Instructions for the task: According to the overview of white-label chat solutions, what must you do yourself when you use an open-source chat API?

Text shown:
____

How to pick the best white-label chat solution
If you’re looking for a white-label chat solution, you’re probably having a hard time deciding what solution to pick. As it can be overwhelming navigating through the current chat market because of the sheer number of products out there. From customer support chat widgets to open-source APIs and even chatbot builders, it’s no wonder customers find themselves in an analysis-paralysis situation. So, to untangle the mess and help you pick the right tool we wrote this comprehensive overview of white-label chat solutions.
Types of white label chat solutions:
- General-purpose chat APIs
- Customer support widgets (Live chat)
- Open-source chat APIs
- Open-source team collaboration tools
- White-label video chat APIs
- White-label chatbots
Mapping the chat landscape (comparison table)
You can use tonnes of unique solutions to build a chat feature and embed it into your website or app. Here’s a quick overview of what’s on the market to help you sort through all the various products.
General-purpose chat APIs – flexible messaging APIs (Application Program Interface) that allow you to build almost any type of messaging or white-label chat experience.
Customer support widgets – are white-label chat solutions that are easy to integrate into a website but with limited customizability. They are often restricted by their built-in features, often with no way to add custom ones.
Open-source chat APIs – great if you’re building a messaging feature from scratch, as they do not provide the infrastructure and the chat UI. Because of the nature of open-source software, you have to maintain and service the chat solution by yourself.
Open-source team collaboration tools – work best for collaboration and team interaction features. These open-source solutions are highly customizable, but the ready-to-use features will often be restricted to use cases designed for team collaboration.
White-label video chat APIs – help you build any solution for real-time video conversations in a similar manner as general-purpose APIs.

____

[Source data]
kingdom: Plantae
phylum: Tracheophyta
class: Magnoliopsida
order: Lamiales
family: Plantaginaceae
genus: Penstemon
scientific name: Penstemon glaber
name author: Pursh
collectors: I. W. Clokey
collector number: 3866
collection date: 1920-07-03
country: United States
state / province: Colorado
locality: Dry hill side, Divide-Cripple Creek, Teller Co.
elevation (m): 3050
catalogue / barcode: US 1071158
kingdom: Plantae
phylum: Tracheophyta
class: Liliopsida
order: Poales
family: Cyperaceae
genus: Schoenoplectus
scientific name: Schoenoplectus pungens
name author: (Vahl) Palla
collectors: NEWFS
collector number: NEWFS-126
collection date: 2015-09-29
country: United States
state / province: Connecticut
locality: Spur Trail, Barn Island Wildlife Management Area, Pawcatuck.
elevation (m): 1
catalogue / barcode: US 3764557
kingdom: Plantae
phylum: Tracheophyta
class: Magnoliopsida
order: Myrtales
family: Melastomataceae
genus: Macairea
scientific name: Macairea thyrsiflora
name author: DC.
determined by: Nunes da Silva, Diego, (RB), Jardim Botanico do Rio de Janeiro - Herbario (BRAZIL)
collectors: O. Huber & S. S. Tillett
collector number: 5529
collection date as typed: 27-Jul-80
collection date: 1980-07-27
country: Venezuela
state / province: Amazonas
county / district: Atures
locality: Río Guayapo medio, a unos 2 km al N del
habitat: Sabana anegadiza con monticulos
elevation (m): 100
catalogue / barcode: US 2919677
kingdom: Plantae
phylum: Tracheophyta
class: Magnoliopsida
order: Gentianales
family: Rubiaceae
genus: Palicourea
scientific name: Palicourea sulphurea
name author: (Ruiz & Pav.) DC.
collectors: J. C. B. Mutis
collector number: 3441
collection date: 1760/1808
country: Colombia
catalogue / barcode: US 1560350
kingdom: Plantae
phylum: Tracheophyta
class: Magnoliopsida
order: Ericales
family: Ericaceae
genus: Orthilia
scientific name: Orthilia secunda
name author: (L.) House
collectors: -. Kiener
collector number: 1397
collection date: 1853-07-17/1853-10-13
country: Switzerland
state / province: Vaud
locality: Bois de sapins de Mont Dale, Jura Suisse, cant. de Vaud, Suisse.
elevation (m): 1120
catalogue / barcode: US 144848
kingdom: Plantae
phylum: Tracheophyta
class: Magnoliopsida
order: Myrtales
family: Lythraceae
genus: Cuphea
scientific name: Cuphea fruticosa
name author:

____

Result: You have to maintain and service the chat solution by yourself.